TASK TO CARRY OUT >> Please reproduce the text of every one of the records below word for word, keeping each line and its line breaks unchanged.

SUPPLIED ENTRIES >>

* * * * * * *

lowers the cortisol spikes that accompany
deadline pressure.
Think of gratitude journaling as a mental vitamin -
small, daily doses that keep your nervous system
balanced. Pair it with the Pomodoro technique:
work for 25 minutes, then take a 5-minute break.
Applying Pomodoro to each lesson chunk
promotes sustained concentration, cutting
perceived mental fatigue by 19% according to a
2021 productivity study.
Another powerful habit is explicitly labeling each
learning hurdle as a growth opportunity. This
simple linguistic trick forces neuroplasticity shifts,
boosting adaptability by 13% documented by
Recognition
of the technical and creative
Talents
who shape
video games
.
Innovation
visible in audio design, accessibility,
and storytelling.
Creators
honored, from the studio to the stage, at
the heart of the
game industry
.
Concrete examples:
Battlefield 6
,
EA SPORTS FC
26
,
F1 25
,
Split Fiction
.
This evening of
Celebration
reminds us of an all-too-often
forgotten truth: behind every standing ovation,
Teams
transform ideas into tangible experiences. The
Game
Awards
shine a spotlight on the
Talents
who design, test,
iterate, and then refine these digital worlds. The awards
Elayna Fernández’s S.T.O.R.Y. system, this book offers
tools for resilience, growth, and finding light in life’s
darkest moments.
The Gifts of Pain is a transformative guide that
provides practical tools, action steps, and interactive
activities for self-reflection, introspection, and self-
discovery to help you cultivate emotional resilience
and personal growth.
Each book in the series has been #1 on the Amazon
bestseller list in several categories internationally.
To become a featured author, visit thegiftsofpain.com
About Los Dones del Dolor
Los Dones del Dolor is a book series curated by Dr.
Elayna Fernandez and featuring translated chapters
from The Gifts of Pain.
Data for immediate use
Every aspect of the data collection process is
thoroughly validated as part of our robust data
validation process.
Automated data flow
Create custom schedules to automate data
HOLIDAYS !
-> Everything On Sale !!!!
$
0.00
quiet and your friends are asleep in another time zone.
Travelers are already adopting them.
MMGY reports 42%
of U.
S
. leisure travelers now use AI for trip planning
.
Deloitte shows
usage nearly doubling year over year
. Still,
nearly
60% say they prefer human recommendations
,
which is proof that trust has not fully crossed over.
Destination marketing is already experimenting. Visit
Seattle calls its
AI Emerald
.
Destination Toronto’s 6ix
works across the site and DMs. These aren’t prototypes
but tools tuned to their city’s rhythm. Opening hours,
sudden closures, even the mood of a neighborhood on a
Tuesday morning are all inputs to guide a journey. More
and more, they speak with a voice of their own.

* * * * * * *

RESULT FOR THIS EXERCISE >>
lowers the cortisol spikes that accompany
deadline pressure.
Think of gratitude journaling as a mental vitamin -
small, daily doses that keep your nervous system
balanced. Pair it with the Pomodoro technique:
work for 25 minutes, then take a 5-minute break.
Applying Pomodoro to each lesson chunk
promotes sustained concentration, cutting
perceived mental fatigue by 19% according to a
2021 productivity study.
Another powerful habit is explicitly labeling each
learning hurdle as a growth opportunity. This
simple linguistic trick forces neuroplasticity shifts,
boosting adaptability by 13% documented by
Recognition
of the technical and creative
Talents
who shape
video games
.
Innovation
visible in audio design, accessibility,
and storytelling.
Creators
honored, from the studio to the stage, at
the heart of the
game industry
.
Concrete examples:
Battlefield 6
,
EA SPORTS FC
26
,
F1 25
,
Split Fiction
.
This evening of
Celebration
reminds us of an all-too-often
forgotten truth: behind every standing ovation,
Teams
transform ideas into tangible experiences. The
Game
Awards
shine a spotlight on the
Talents
who design, test,
iterate, and then refine these digital worlds. The awards
Elayna Fernández’s S.T.O.R.Y. system, this book offers
tools for resilience, growth, and finding light in life’s
darkest moments.
The Gifts of Pain is a transformative guide that
provides practical tools, action steps, and interactive
activities for self-reflection, introspection, and self-
discovery to help you cultivate emotional resilience
and personal growth.
Each book in the series has been #1 on the Amazon
bestseller list in several categories internationally.
To become a featured author, visit thegiftsofpain.com
About Los Dones del Dolor
Los Dones del Dolor is a book series curated by Dr.
Elayna Fernandez and featuring translated chapters
from The Gifts of Pain.
Data for immediate use
Every aspect of the data collection process is
thoroughly validated as part of our robust data
validation process.
Automated data flow
Create custom schedules to automate data
HOLIDAYS !
-> Everything On Sale !!!!
$
0.00
quiet and your friends are asleep in another time zone.
Travelers are already adopting them.
MMGY reports 42%
of U.
S
. leisure travelers now use AI for trip planning
.
Deloitte shows
usage nearly doubling year over year
. Still,
nearly
60% say they prefer human recommendations
,
which is proof that trust has not fully crossed over.
Destination marketing is already experimenting. Visit
Seattle calls its
AI Emerald
.
Destination Toronto’s 6ix
works across the site and DMs. These aren’t prototypes
but tools tuned to their city’s rhythm. Opening hours,
sudden closures, even the mood of a neighborhood on a
Tuesday morning are all inputs to guide a journey. More
and more, they speak with a voice of their own.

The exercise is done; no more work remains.